**TEXT TO READ**
•••

Distributed real time computation/job/work queue using JavaScript. A JavaScript reimagining of the fabulous Apache Spark and Storm projects.
If you know underscore.js
or lodash.js
you may use JS-Spark
as a distributed version of them.
If you know Distributed-RPC systems like storm you will feel at home.
If you've ever worked with distributed work queues such as Celery, you will find JS-Spark easy to use.
There are no JS tools that can offload your processing to 1000+ CPUs. Furthermore, existing tools in other languages, such as Seti@Home, Gearman, require time, expensive setup of server, and later setting up/supervising clients machines.
We want to do better. On JS-Spark your clients need just to click on a URL, and the server side has one line installation (less than 5 min).
Hadoop is quite slow and requires maintaining a cluster - we can to do better. Imagine that there's no need to set up expansive cluster/cloud solutions. Use web browsers! Easily scale to multiple clients. Clients do not need to install anything like Java or other plugins.
Setup in a matter of minutes and you are good to go.
No need to setup expensive clusters. The setup takes 5 min and you are good to go. You can do it on one machine. Even on a Raspberry Pi.
-
Use as ML tool to process in real time huge streams of data... while all clients still browse their favorite websites
-
Use for big data analytics. Connect to Hadoop HDFS and process even terabytes of data.
-
Use to safely transfer huge amount of data to remote computers.
-
Use as CDN... Today most websites runs slower when more clients use them. But using JS-Spark you can totally reverse this trend. Build websites that run FASTER the more people use them
-
Synchronize data between multiple smartphones.. even in Africa
-
No expensive cluster setup required!
-
Free to use.
To add a distributed job queue to any node app run:
npm i --save js-spark
Look for Usage with npm.

•••

**INFORMATION SHOWN**
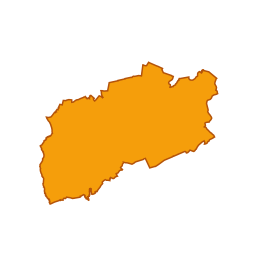 Targu Carbunesti, Gorj, Romania (Robinson projection), rotated 341°
{"feature_id": "2599482B79370866887971", "entity_name": "Targu Carbunesti", "entity_type": "district", "adm_level": 2, "iso_a3": "ROU", "parent_name": "Romania", "parent_adm1": "Gorj", "projection": "robinson", "projection_center": [23.515, 44.967], "detail": "fine", "context": "isolated", "style": "filled", "palette": "amber", "viewbox_px": 256, "rotation_deg": 341, "n_neighbors": 0, "source": "geoboundaries", "source_scale": "gbopen_adm2", "svg_char_len": 5739}
<svg xmlns="http://www.w3.org/2000/svg" viewBox="0 0 256 256"><g transform="rotate(341 128 128)"><path d="M94.7,170.3L94.8,169.5L95.4,169.1L97.4,171.0L98.5,171.0L100.1,170.1L100.5,170.2L101.3,170.0L102.3,170.1L102.0,169.1L102.2,168.4L101.8,167.6L101.9,167.3L104.0,167.2L105.2,166.2L106.1,165.6L107.6,165.4L108.6,165.9L109.3,165.4L109.1,165.0L108.5,164.5L108.1,162.9L110.1,161.9L110.7,161.0L111.2,160.1L112.2,159.6L112.6,159.2L112.6,158.9L114.6,160.2L115.1,160.3L116.1,160.8L120.0,163.5L122.1,163.2L124.0,162.5L132.1,162.7L132.9,162.4L134.5,162.4L135.6,172.8L140.7,173.1L141.5,173.3L145.1,172.4L151.8,170.3L160.7,169.7L161.7,169.2L162.0,169.6L162.6,169.5L166.9,169.2L167.1,169.0L167.7,169.1L173.1,168.7L174.1,168.7L174.8,169.1L175.1,170.6L175.8,170.7L176.4,170.7L177.6,170.2L179.4,169.1L181.7,171.0L182.6,171.6L182.9,171.5L184.0,171.1L184.9,170.3L185.6,170.2L187.2,168.6L189.1,167.2L193.7,165.3L195.7,165.0L195.6,165.5L195.9,165.8L195.8,167.1L195.1,168.1L196.4,168.3L198.1,167.9L199.1,166.8L200.2,166.8L201.3,165.6L203.5,165.4L205.7,165.0L205.8,164.8L206.9,164.7L206.7,162.8L205.5,160.9L205.3,160.1L204.5,159.3L203.6,157.4L203.1,156.2L202.4,155.1L201.9,152.8L201.2,152.1L200.5,151.9L200.6,151.6L201.3,151.5L202.0,150.9L202.2,149.7L202.1,149.0L202.6,148.3L203.2,148.2L204.6,148.3L206.7,148.8L207.7,147.8L208.4,147.6L209.5,146.8L210.3,146.0L210.4,145.2L210.3,144.6L209.7,142.2L209.2,141.1L208.7,139.1L208.8,138.2L209.4,137.6L209.7,136.7L210.2,130.5L211.3,128.5L212.0,127.9L212.4,127.7L215.1,127.7L216.7,126.8L218.0,125.2L220.0,124.7L222.4,124.9L223.9,124.7L223.8,124.3L224.2,123.0L224.1,121.7L223.7,121.0L223.8,120.6L223.6,120.6L224.8,118.7L224.9,117.5L224.4,114.5L225.3,112.8L227.5,110.1L228.0,109.9L222.7,101.2L218.4,98.4L218.3,97.6L217.7,97.3L216.7,97.6L217.1,98.3L216.4,98.4L216.4,98.7L216.2,98.8L215.5,98.7L215.5,99.0L215.9,99.6L215.4,99.9L213.8,97.9L212.4,98.4L211.7,99.0L210.6,101.6L209.0,101.9L207.5,103.1L205.2,103.7L204.4,103.7L203.0,103.2L202.2,102.5L201.6,101.1L202.1,99.6L193.2,98.2L192.6,97.9L191.8,98.7L191.7,99.4L190.7,99.4L189.9,100.4L189.3,100.5L188.8,101.3L187.3,101.9L187.0,102.6L184.9,102.9L184.1,103.6L183.9,103.5L184.0,103.2L182.0,103.4L181.5,103.2L181.1,103.3L180.9,103.1L181.8,102.0L182.1,100.8L181.2,99.8L181.1,98.7L181.3,98.2L182.3,97.4L185.2,96.7L186.2,96.0L187.6,94.0L186.4,93.1L186.4,92.7L179.4,87.2L179.1,83.9L180.0,83.0L176.0,79.1L175.6,78.9L169.5,73.3L168.9,72.6L165.9,75.0L165.2,75.0L163.2,73.8L162.9,73.6L163.0,73.4L162.6,73.2L157.7,83.1L155.2,81.9L152.0,81.5L150.6,81.2L150.3,80.9L149.3,80.9L148.1,81.5L147.6,81.1L141.2,80.3L141.1,80.6L134.1,79.8L134.1,80.1L125.0,79.0L120.9,86.2L117.4,85.3L115.5,84.2L114.6,83.9L114.6,85.1L114.1,86.7L113.9,87.9L113.9,89.8L114.3,90.9L113.8,91.1L113.0,89.7L111.2,88.2L107.1,90.8L105.3,91.6L104.9,90.9L104.7,89.3L105.7,88.9L103.5,85.1L102.9,85.0L102.6,85.3L102.1,85.4L102.0,85.7L102.1,86.0L101.8,86.2L101.6,86.9L101.0,87.3L101.0,87.6L100.6,87.3L100.7,86.7L100.0,86.6L99.3,87.1L98.5,86.7L98.3,85.9L98.4,85.7L97.8,84.3L97.3,84.6L96.2,84.4L95.7,84.6L92.4,84.7L90.2,85.0L89.0,84.7L87.5,84.8L84.8,85.7L83.2,85.4L83.9,83.1L81.3,81.9L79.0,81.7L78.2,81.9L75.8,80.9L73.3,84.7L71.3,83.5L68.8,86.1L69.2,86.5L68.0,87.4L67.7,87.9L67.1,87.3L65.7,88.2L65.3,88.6L65.5,89.4L64.6,89.3L64.3,89.7L63.8,89.2L60.3,91.6L58.6,92.5L55.9,92.1L54.4,91.2L54.4,92.3L55.0,95.2L55.7,96.8L56.0,99.3L55.9,103.2L55.6,105.1L54.9,107.1L54.8,108.5L53.9,108.8L52.8,110.0L51.7,110.1L51.7,110.3L51.3,110.2L51.1,110.4L50.8,110.4L50.8,110.0L50.6,110.0L50.3,110.3L49.9,110.2L49.6,110.5L49.2,110.5L49.1,110.1L48.8,110.1L47.8,110.7L48.0,110.9L47.7,110.8L47.6,111.1L47.4,110.9L47.2,111.4L47.0,111.5L47.1,111.9L46.7,112.0L46.5,112.4L45.9,112.7L45.5,112.5L44.5,112.7L44.4,113.2L44.2,113.3L44.0,113.7L42.9,114.6L42.2,114.8L42.0,115.3L41.2,115.9L39.3,116.2L39.2,117.2L39.5,117.6L39.5,118.5L39.7,118.9L39.6,119.1L39.6,119.6L39.3,119.8L39.4,121.0L39.8,122.1L40.0,122.4L39.8,122.7L40.1,123.1L39.8,123.6L40.0,124.3L39.8,125.0L39.9,125.6L39.7,126.4L39.0,128.0L37.2,129.4L37.3,129.6L36.4,131.3L32.9,134.0L32.6,135.0L32.1,135.7L32.3,136.1L32.0,137.3L32.2,137.7L31.5,138.8L31.2,140.3L31.2,141.9L31.1,142.2L31.4,143.6L31.2,144.5L31.3,144.8L31.1,145.3L31.0,145.9L31.5,146.5L31.4,147.0L31.7,147.3L31.8,148.4L29.9,152.8L29.5,152.9L29.2,154.5L29.3,156.2L29.1,156.4L29.4,156.6L29.5,157.3L29.0,159.3L28.4,160.3L28.4,161.1L28.2,161.8L28.3,162.0L28.0,162.6L28.6,163.0L28.6,163.3L28.3,163.7L28.4,164.1L28.1,164.5L28.4,164.9L28.4,165.2L28.5,165.3L28.2,165.9L28.9,166.9L28.8,167.6L29.1,167.9L29.3,168.8L29.9,169.1L29.7,169.4L29.7,169.7L30.1,169.7L30.3,170.1L29.9,170.4L30.1,170.7L29.9,171.5L30.2,171.5L30.2,171.9L29.8,172.1L29.6,172.6L29.7,172.8L29.4,173.0L29.6,173.3L29.5,174.4L29.9,174.6L34.5,174.1L39.1,174.2L39.6,173.9L40.4,173.9L40.1,174.2L40.3,174.5L41.1,174.4L43.1,175.0L43.1,174.8L42.8,174.6L44.5,173.6L44.8,173.6L45.1,174.0L45.6,174.3L46.8,173.9L47.4,173.4L50.8,175.2L52.7,176.6L60.0,177.8L60.7,177.6L60.7,177.0L61.6,177.1L64.3,176.5L64.8,177.0L64.8,177.7L65.3,177.8L65.3,178.2L64.9,178.3L64.8,178.8L64.9,179.8L65.4,180.6L65.5,181.5L66.0,181.5L65.8,180.9L65.9,180.7L67.1,183.4L67.5,183.4L67.7,182.6L67.7,179.8L69.1,179.9L69.3,178.8L70.0,178.8L70.1,178.0L70.2,177.9L70.6,176.5L70.8,176.3L70.7,175.7L71.1,175.5L71.3,174.1L71.9,173.0L72.2,173.1L72.3,172.9L73.0,173.0L73.4,173.4L73.3,174.0L72.6,174.7L72.8,174.9L72.7,175.4L72.3,175.8L72.6,176.5L72.3,177.1L72.3,177.9L72.1,178.1L72.0,178.6L72.6,178.7L73.0,179.2L74.0,179.2L75.3,179.1L76.1,178.7L75.9,178.1L76.1,177.7L76.7,178.0L77.1,177.9L77.4,177.5L78.0,178.0L78.3,177.8L79.4,176.7L82.5,174.7L83.7,173.5L85.9,172.3L85.9,171.1L86.2,170.6L86.9,170.4L87.9,169.9L89.7,169.4L90.6,170.4L92.3,171.0L93.7,171.8L94.2,170.2L94.7,170.3Z" fill="#f59e0b" stroke="#b45309" stroke-width="1.5"/></g></svg>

•••

**WHAT THE TASK ASKS**
Return the stretch of the JS-Spark text from "There are no" to "a Raspberry Pi." word for word, including both ends.

**THE SOLUTION**
There are no JS tools that can offload your processing to 1000+ CPUs. Furthermore, existing tools in other languages, such as Seti@Home, Gearman, require time, expensive setup of server, and later setting up/supervising clients machines.
We want to do better. On JS-Spark your clients need just to click on a URL, and the server side has one line installation (less than 5 min).
Hadoop is quite slow and requires maintaining a cluster - we can to do better. Imagine that there's no need to set up expansive cluster/cloud solutions. Use web browsers! Easily scale to multiple clients. Clients do not need to install anything like Java or other plugins.
Setup in a matter of minutes and you are good to go.
No need to setup expensive clusters. The setup takes 5 min and you are good to go. You can do it on one machine. Even on a Raspberry Pi.